> [Extract to read]:
******

If you manage any system that requires consistent availability then you are probably already familiar with services like PagerDuty. For those of you who are unfamiliar with on-call management, it is a class of services that integrates with your monitoring and alerting systems to ensure that someone gets notified of issues promptly.
Typically there is a team that shares the responsibility of being on call on a periodic rotation. Being the first responder for production incidents typically requires an elevated set of permissions to ensure that they are not hampered in their efforts to get your services back online.
Principle of Least Privilege
For day-to-day situations, you don’t want to grant admin access to all of your servers for every engineer. Instead, it is prudent to follow the principle of least privilege when allocating permissions. The basic idea being that every user should only have access to the resources that are required for them to complete their assigned tasks and everything else should be restricted. The benefit of this approach is that it reduces the potential impact of lost credentials or a successful phishing attack.
Managing On-Call Staff Permissions
A naïve approach to the problem of granting administrative access to your on-call staff is to have a single set of credentials with administrative permissions, either per user or that get shared with whoever is scheduled. The problem with this is that there is no way to ensure that those credentials aren’t being used outside of their intended context.
An alternative is to synchronize your on-call schedule with your access control. This can take a few forms, depending on how you manage credentials, which we will explore for the rest of this post.
Automating On-Call Staff Access
A non exhaustive list of ways to grant admin permissions to your on-call staff include things such as a script that generates short-lived credentials, a script that elevates permissions on existing credentials, or (in the case where you have role-based access management) modifying the role of an existing user. Each of these approaches have tradeoffs that are worth considering.

******

> [Task statement]:
Reproduce the on-call permissions article word for word, starting at "Managing On-Call Staff" and ending at "of this post.". Work only from the on-call permissions article, without outside knowledge.

******

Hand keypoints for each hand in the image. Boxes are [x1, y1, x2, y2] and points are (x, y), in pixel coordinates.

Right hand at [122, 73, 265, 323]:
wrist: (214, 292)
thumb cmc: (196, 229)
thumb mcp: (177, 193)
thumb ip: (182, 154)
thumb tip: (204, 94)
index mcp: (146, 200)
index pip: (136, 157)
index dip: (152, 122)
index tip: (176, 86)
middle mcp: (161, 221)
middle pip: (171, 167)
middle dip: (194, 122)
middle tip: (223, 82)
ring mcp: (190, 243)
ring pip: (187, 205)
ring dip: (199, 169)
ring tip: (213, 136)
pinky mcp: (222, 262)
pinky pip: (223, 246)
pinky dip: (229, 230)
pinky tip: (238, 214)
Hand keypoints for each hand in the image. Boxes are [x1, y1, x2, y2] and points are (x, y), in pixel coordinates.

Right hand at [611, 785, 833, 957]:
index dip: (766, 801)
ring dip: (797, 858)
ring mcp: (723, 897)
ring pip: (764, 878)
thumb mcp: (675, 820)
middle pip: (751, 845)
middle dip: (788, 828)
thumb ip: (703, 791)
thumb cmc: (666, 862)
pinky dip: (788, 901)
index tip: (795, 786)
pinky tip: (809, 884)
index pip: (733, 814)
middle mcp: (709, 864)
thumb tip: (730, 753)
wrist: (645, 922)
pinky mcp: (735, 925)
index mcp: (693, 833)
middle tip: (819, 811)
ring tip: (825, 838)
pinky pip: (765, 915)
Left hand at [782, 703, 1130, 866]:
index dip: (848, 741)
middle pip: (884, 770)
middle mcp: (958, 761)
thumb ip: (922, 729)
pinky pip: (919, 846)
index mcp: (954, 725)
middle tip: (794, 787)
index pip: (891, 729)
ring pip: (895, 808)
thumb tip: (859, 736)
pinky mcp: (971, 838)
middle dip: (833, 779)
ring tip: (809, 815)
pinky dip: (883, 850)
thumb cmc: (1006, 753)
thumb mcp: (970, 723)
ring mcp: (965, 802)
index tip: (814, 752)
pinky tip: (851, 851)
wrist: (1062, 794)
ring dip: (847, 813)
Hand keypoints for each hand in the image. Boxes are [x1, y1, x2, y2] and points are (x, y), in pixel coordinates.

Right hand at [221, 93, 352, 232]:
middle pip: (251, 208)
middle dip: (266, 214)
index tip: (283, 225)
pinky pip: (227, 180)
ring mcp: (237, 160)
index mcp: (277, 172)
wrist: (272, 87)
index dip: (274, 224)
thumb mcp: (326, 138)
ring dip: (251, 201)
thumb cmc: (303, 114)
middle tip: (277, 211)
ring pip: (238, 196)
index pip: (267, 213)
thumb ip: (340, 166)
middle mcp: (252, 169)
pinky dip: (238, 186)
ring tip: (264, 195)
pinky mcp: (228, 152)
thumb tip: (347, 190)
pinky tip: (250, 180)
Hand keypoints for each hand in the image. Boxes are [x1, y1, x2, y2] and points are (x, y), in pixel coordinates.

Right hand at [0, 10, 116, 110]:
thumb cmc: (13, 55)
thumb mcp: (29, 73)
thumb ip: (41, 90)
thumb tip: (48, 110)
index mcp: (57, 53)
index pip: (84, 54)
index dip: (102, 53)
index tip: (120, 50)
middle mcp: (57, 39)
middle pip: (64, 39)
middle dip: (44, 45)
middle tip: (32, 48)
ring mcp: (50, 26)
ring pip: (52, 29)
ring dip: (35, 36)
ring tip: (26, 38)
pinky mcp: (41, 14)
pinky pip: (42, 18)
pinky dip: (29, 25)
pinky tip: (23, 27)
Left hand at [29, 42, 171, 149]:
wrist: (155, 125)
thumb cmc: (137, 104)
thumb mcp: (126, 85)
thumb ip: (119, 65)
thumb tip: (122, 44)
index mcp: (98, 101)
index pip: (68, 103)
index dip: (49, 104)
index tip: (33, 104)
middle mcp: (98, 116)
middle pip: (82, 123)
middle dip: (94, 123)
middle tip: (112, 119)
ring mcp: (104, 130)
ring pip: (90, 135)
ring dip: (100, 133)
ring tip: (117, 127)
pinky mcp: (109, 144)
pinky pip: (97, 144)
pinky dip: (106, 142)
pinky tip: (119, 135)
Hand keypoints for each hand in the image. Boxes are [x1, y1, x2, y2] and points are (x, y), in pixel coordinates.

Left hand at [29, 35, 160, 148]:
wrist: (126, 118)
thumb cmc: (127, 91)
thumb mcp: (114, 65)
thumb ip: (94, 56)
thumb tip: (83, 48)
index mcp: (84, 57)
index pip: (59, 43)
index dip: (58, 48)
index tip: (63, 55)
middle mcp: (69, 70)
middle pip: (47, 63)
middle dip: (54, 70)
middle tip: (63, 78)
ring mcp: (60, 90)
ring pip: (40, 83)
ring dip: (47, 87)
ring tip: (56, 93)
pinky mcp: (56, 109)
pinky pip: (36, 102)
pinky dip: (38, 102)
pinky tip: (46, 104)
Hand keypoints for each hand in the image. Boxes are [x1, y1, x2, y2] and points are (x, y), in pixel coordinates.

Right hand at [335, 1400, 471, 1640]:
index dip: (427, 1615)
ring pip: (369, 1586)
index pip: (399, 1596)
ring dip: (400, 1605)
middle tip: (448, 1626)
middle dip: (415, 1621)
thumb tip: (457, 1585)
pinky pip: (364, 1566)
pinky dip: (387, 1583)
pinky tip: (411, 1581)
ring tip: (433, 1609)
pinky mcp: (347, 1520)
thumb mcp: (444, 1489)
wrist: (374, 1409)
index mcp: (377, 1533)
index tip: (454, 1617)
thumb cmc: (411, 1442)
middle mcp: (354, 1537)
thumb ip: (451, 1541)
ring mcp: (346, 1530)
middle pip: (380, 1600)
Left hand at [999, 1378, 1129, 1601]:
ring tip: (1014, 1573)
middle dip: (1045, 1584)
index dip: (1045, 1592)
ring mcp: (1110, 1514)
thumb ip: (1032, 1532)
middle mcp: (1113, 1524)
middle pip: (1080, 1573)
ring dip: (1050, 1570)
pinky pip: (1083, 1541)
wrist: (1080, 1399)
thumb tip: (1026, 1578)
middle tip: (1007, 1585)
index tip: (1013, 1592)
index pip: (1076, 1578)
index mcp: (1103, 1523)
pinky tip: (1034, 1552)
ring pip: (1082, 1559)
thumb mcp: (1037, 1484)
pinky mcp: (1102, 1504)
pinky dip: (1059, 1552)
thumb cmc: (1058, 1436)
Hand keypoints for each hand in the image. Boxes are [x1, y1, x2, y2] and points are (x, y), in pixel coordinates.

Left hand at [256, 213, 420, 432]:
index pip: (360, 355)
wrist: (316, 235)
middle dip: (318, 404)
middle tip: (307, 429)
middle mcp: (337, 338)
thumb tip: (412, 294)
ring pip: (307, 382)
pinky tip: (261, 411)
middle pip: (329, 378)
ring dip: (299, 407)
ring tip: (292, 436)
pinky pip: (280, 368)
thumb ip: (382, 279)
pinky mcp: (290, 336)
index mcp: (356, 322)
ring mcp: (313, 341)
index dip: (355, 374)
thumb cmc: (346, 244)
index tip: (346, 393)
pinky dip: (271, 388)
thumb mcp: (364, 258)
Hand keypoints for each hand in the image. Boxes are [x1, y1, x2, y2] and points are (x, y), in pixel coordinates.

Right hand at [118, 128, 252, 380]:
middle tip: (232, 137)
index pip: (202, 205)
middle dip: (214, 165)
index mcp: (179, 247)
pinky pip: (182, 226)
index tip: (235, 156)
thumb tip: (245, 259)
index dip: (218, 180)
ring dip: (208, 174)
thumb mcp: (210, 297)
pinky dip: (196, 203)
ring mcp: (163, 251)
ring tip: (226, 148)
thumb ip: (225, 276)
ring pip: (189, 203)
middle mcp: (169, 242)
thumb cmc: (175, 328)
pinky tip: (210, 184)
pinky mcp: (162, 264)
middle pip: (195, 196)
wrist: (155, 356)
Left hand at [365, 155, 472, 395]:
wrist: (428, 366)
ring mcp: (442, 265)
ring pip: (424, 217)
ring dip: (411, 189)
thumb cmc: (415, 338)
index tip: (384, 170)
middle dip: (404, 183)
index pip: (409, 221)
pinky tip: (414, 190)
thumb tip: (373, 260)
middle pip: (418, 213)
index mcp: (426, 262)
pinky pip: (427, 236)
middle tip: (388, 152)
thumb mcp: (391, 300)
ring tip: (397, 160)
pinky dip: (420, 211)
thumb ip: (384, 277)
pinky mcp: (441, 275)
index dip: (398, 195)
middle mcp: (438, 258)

******

> [Response to the task]:
Managing On-Call Staff Permissions
A naïve approach to the problem of granting administrative access to your on-call staff is to have a single set of credentials with administrative permissions, either per user or that get shared with whoever is scheduled. The problem with this is that there is no way to ensure that those credentials aren’t being used outside of their intended context.
An alternative is to synchronize your on-call schedule with your access control. This can take a few forms, depending on how you manage credentials, which we will explore for the rest of this post.